One interesting fact that explains this unique atmosphere is that the creator, Osamu Sato is, above all, a multimedia artist. Every aspect of this game centers around recreating the feeling you get while you dream, so every LSD scenario can go from whimsical, to surreal and then end up absolutely terrifying in just one game session. Some levels are known for being quite disturbing like the Violence District where you can find a dead woman hanging from a lamppost or someone kicking a corpse. The Flesh Tunnels, which contain a room full of bouncing fetuses are also terrifying.

Psychological Horror Nightmare LSD: Dream Emulator Gets Full English Fan Translation - DREAD XP

What’s the origin of LSD Dream Emulator?

With a game like this, it is only expected that creepypastas would appear. One popular one is the rumor regarding the woman who wrote the dream diary that inspires most of the scenarios. People swear that she ended her life once she saw the game finished and how much it resembled her dreams. This is a complete lie. In fact, LSD Dream Emulator is based on the dream journal of Hiroko Nishikawa, a game designer at Asmik Ace Entertainment, who documented over ten years of her dreams. As far as we know, she is alive and well, and excerpts from her journal were compiled into a booklet that accompanied the original game release.
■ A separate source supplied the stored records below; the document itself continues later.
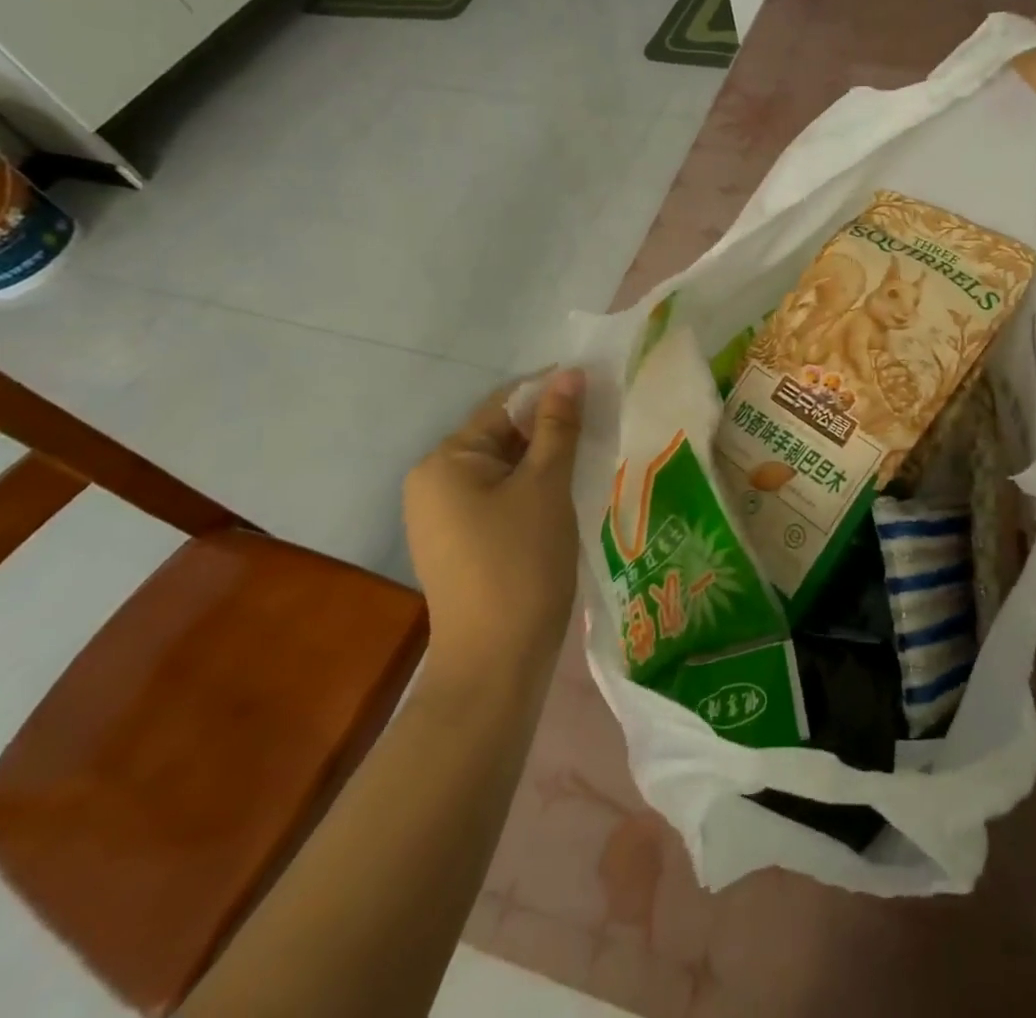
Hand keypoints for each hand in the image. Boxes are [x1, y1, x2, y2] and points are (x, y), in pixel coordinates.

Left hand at [403, 369, 584, 681]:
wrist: (496, 662)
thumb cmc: (521, 562)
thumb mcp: (546, 485)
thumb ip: (558, 425)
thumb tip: (569, 373)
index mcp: (445, 461)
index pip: (503, 405)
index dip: (551, 393)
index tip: (598, 389)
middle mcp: (433, 482)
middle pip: (501, 436)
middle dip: (550, 429)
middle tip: (603, 425)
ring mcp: (443, 517)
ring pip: (504, 469)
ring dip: (545, 460)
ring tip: (593, 456)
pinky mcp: (460, 544)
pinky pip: (499, 498)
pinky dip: (532, 489)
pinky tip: (568, 493)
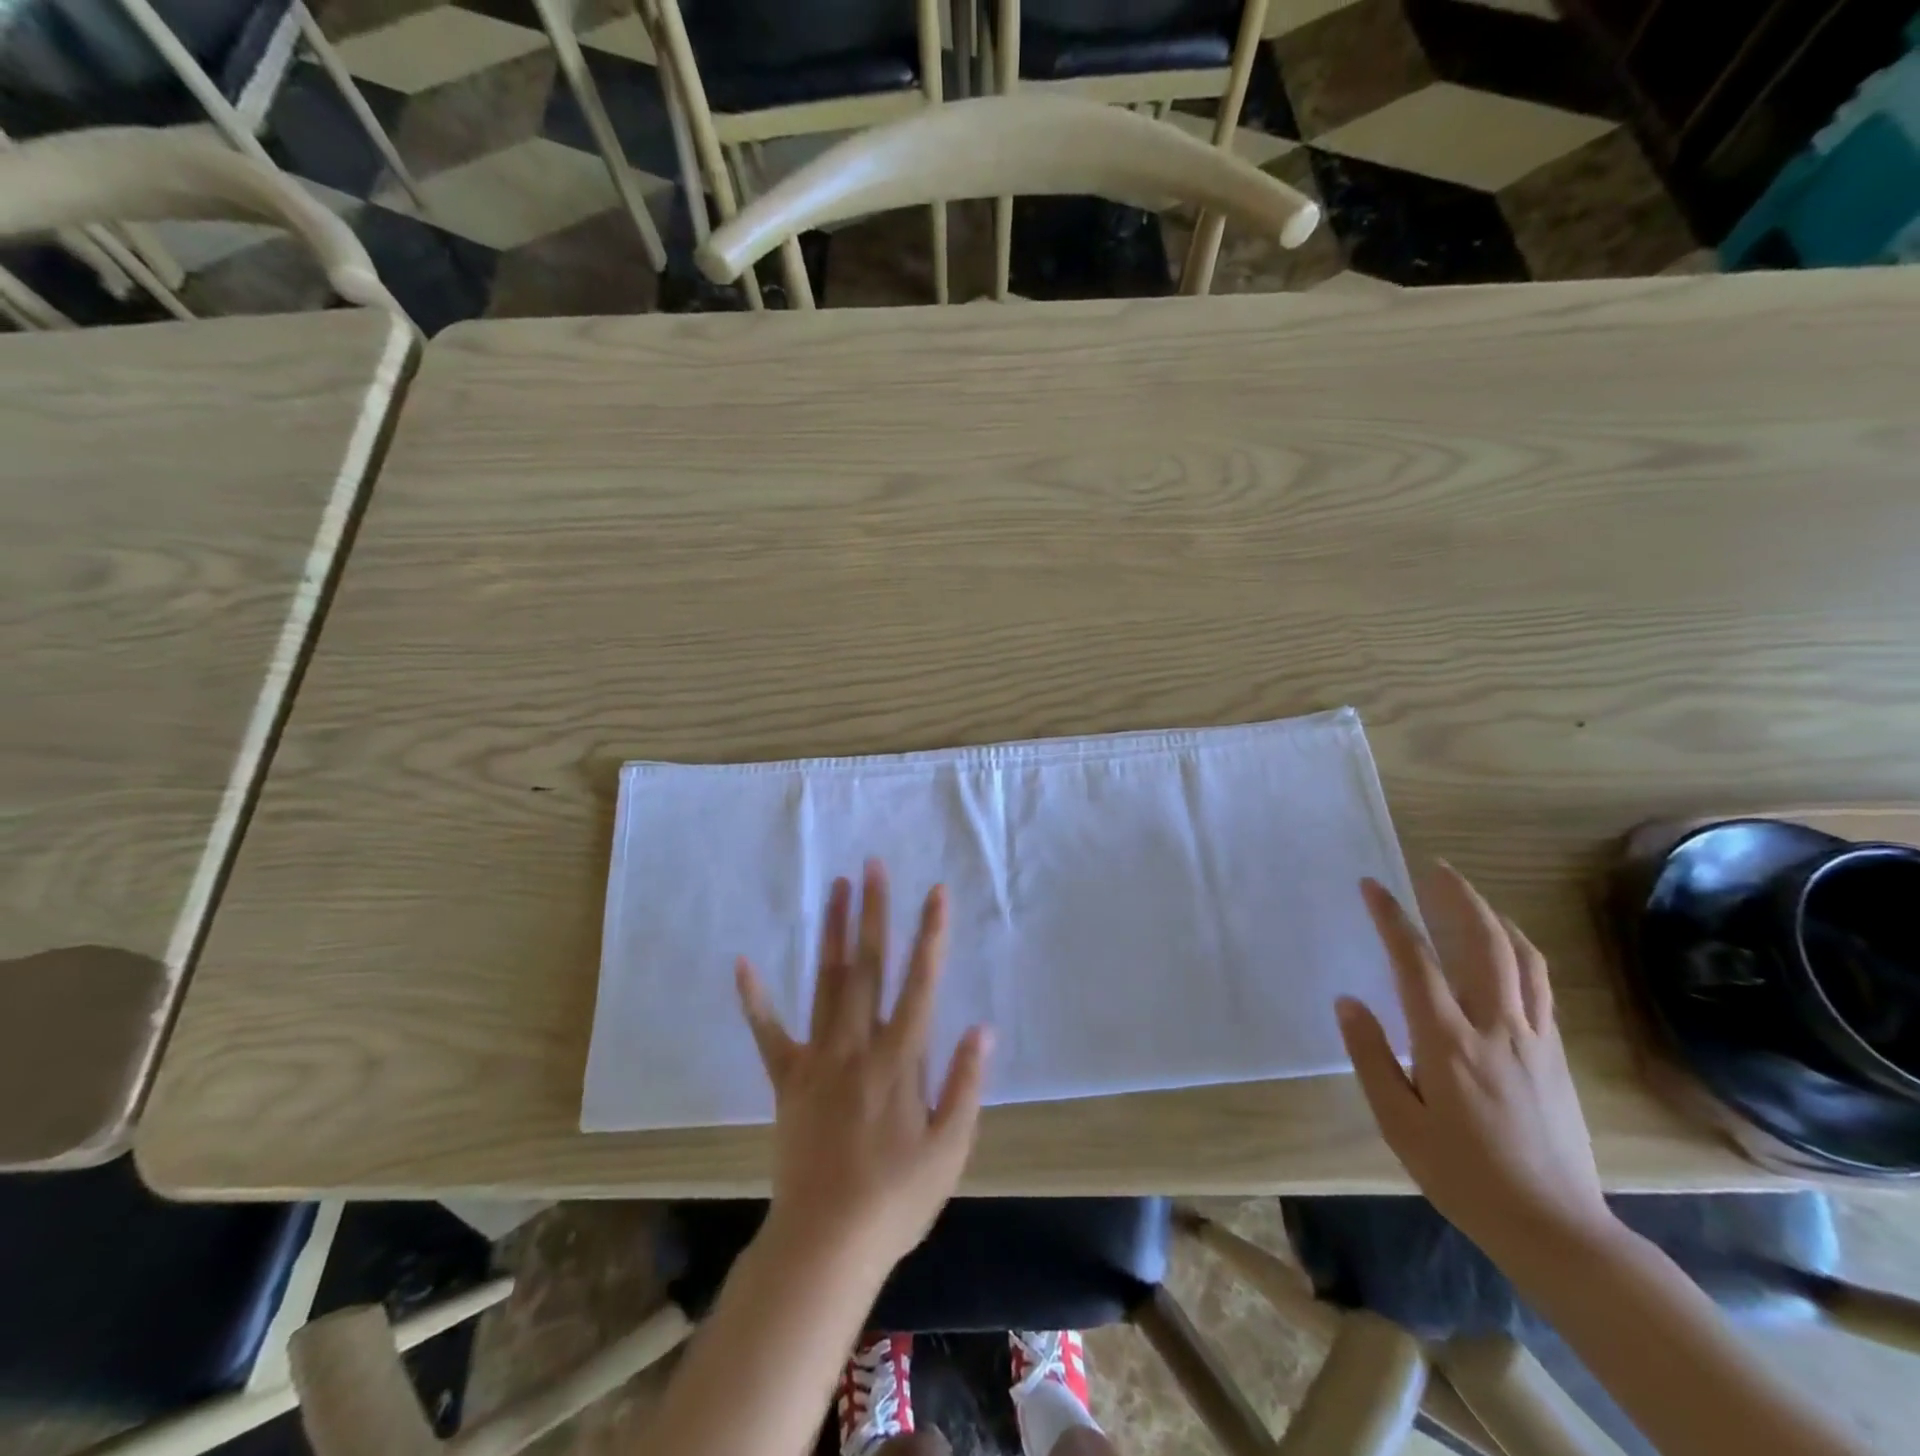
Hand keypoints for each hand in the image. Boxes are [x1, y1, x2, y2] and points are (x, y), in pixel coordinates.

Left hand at [735, 859, 992, 1273]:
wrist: (826, 1244)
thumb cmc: (897, 1199)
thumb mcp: (950, 1150)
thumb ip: (965, 1084)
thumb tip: (982, 1028)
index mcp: (899, 1060)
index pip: (920, 984)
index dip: (930, 935)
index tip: (935, 892)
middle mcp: (857, 1046)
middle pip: (868, 967)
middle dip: (874, 912)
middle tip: (872, 866)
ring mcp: (817, 1058)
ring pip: (827, 983)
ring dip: (833, 932)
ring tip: (835, 887)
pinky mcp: (787, 1079)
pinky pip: (768, 1033)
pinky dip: (755, 1000)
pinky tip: (743, 962)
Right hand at [1337, 863, 1613, 1265]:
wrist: (1555, 1227)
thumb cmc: (1462, 1174)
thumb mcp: (1398, 1123)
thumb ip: (1371, 1056)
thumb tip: (1348, 1001)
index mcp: (1448, 1043)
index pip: (1416, 962)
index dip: (1392, 918)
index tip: (1373, 885)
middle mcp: (1496, 1028)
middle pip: (1483, 944)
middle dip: (1457, 898)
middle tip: (1433, 868)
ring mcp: (1534, 1038)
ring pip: (1521, 958)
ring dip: (1493, 917)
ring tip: (1468, 896)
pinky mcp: (1556, 1054)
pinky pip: (1540, 984)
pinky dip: (1520, 950)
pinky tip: (1507, 947)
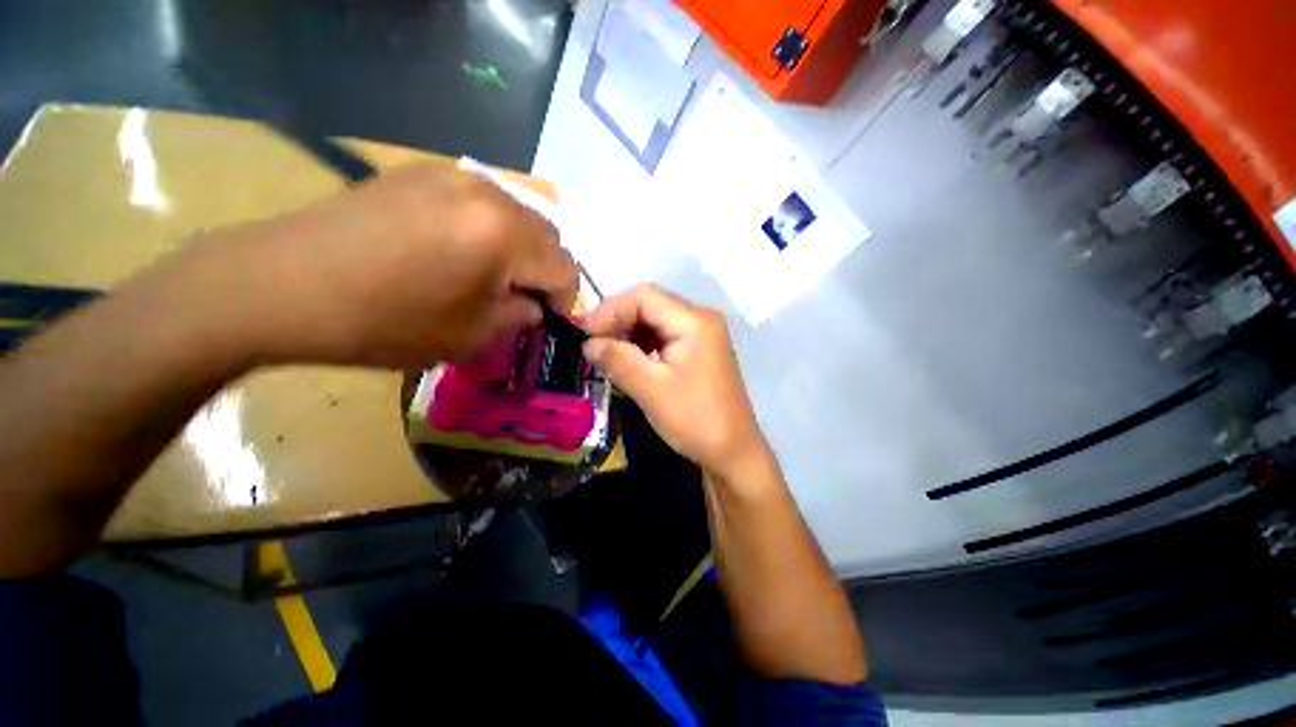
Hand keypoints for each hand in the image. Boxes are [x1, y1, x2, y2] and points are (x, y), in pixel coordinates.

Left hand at [166, 161, 576, 367]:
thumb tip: (532, 305)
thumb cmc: (384, 322)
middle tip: (519, 300)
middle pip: (548, 236)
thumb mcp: (470, 336)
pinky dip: (489, 229)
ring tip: (489, 276)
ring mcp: (453, 175)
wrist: (281, 285)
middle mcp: (489, 194)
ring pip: (518, 216)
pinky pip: (481, 201)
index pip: (565, 268)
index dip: (564, 300)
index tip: (545, 319)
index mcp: (504, 236)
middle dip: (544, 272)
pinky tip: (457, 250)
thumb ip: (519, 317)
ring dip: (519, 250)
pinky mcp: (422, 172)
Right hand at [583, 285, 766, 472]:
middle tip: (592, 344)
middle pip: (650, 304)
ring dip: (628, 332)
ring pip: (656, 320)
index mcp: (694, 321)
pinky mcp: (699, 350)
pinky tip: (627, 359)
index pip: (644, 296)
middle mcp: (701, 319)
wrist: (733, 451)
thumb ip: (617, 359)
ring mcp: (702, 334)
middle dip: (618, 320)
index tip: (585, 334)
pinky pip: (665, 336)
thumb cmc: (695, 419)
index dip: (611, 309)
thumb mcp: (651, 389)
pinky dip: (643, 344)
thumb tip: (587, 343)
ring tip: (605, 352)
Raro : LSD Dream Emulatod (By jean74) | Gamehag

Final Thoughts

LSD Dream Emulator is one of those games that should not exist because its niche nature makes it a risky bet in terms of financial gain. Luckily, back then, in the early rise of PS1, there was more room to be daring than today, so oddities like this still made their way to us in a more mainstream sense. Besides, it was never about the money, but more about exploring Osamu Sato’s artistic sensitivities and how he would represent the human psyche in a video game world.

While this game does not belong to the horror genre per se, its nonsensical dynamics have the potential to disturb the player in one way or another. The fact that the characters and scenarios look so basic, adds more than it takes since it helps to reminisce that imperfect quality you find in dreams. You can’t remember exactly what happened and why but the feeling it produces stays with you in the morning. It is the same with LSD Dream Emulator. Once you play it, it is difficult to stop thinking about what the hell just happened before your eyes.